Sunday 21 January 2018

Could Carrickmines tempt retail dynasty?

Sarah McCabe

Sarah McCabe

NAMA has just put its first shopping centre portfolio on the market and it has an intriguing history as well as an interesting future.

The portfolio of five malls is worth a combined €100m. The golden egg is Carrickmines retail park in south Dublin which is much loved by middle-class parents who haunt the aisles of PC World and TK Maxx.

It was bought in 2007 by property developer Liam Maye, who was also involved in Dundrum Town Centre. Maye died unexpectedly in 2008 and his loans, including debt connected to Carrickmines, passed into NAMA.

But his property legacy lives on. Maye's son-in-law is Alan Hegarty, who married daughter Emma. Today, Hegarty is a director at a newly registered company called Shearer Property Ireland. Shearer was set up in May with the sole purpose of... you guessed it, developing retail parks.

Could his son-in-law step in to fulfill the late Liam Maye's plans? Hegarty certainly has the right team behind him to do it. Shearer's other directors include ex-Bank of Scotland Ireland boss Maurice Pratt, who also sits on the board of Brown Thomas. Then there is Guy Shearer, the man lending his name to the venture. This very affable Englishman has been developing shopping centres in the UK since 1995.

But they may not be the only horse in the race, if indeed they race at all.

A source tells me that rumours are swirling about a brand new REIT which will be set up specifically to invest in retail assets. REITs are listed investment vehicle introduced last year which have only been used so far for offices. A retail rendition isn't the only REIT rumoured (forgive me) - there's also rumours of a REIT being set up to invest in nursing homes.

Just 15pc of KPMG directors are women but they're trying

GENDER diversity is the buzzword in boardrooms at the moment, with global giants such as Twitter and Google bowing to pressure and releasing the breakdown of their staff figures to the public. I'm afraid the numbers aren't good.

It is a favourite issue of KPMG managing partner Shaun Murphy, who told me last week that the percentage of female directors at the audit giant is just 15pc.

"That's consistent with all of the Big Four and consistent across the globe," he says.

At the lower rungs of the company, the firm's base is evenly split - young female graduates are just as quick as the boys to realise that accounting is a lucrative career choice - while the numbers at management level in the middle is between 30pc and 40pc.
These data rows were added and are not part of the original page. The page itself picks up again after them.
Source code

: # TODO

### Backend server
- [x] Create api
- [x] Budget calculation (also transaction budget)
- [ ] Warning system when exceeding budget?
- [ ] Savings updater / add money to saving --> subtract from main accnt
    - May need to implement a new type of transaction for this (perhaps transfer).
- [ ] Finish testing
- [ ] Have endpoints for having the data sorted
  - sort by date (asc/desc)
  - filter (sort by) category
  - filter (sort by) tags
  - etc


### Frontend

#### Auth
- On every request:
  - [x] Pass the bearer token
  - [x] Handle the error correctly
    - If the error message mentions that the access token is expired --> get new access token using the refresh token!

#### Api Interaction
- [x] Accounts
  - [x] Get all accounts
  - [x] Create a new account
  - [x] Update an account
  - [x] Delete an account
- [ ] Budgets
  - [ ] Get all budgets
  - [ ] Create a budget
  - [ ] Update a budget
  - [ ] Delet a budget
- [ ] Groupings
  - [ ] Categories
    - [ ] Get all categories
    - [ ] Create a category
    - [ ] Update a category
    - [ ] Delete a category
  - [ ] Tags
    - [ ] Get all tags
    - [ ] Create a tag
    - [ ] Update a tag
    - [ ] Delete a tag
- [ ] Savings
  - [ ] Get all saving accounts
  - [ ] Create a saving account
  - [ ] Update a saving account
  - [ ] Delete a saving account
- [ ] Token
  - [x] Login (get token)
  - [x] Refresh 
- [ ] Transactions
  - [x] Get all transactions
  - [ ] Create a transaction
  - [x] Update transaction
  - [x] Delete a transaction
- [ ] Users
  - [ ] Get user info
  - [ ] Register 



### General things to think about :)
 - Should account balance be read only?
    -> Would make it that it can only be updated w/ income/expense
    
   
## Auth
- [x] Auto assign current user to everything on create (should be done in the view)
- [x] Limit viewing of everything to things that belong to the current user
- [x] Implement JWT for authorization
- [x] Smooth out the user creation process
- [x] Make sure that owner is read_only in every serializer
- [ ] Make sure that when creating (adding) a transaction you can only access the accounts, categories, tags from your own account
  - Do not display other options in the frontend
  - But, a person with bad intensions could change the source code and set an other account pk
Still, he does not favour introducing gender quotas.

"We are a meritocracy and it is all about ability," he insists.

KPMG is considering introducing targets instead, as well as mentoring programmes at senior level. They don't, however, have a creche on site, nor do they have plans to build one. Space is tight when your headquarters is 
slap-bang in the middle of one of Dublin's most desirable streets.

Murphy should be applauded for revealing KPMG's gender divide and recognising the problem. Private companies have no obligation to do this and few do.

Of course, there is a reason why - when Twitter released its own numbers last week, the blogosphere collectively gasped. Around 70pc of their global workforce is male, increasing to 90pc among tech staff.

Irish going nowhere for now at Bord Gais Energy

GAELGOIRS were up in arms last week after Bord Gais Energy sent out a promotional letter to its customers in the Queen's English.

The letter to "valued Bord Gais Energy customers" offered a free boiler service now, ahead of the cold winter nights to come. Unusually though, the correspondence was sent out in English only - and not as Gaeilge as well, as had been the tradition. This immediately set tongues wagging, especially since BGE is now owned by UK energy giant Centrica.

The company is mandated to provide its terms and conditions in both languages - and if a customer requests it, BGE must provide bills and related correspondence in Irish as well. So was this a new policy? Had BGE dropped the mother tongue now that the Union flag was flying over the business?

Turns out there has been no change of policy at all. The company told me it "is very happy to provide any customer with bills and/or other written communication in Irish."

The promotional letter is not considered to be an official piece of correspondence, so the government legislation on communications in Irish does not apply. Indeed BGE went on to make plain that it has never provided the Gaeilge option for these types of promotional letters.

Many will argue that dropping Irish altogether would save BGE plenty of cash, and they may have a point. Still, it is nice to see our foreign-owned utilities remember where they have come from.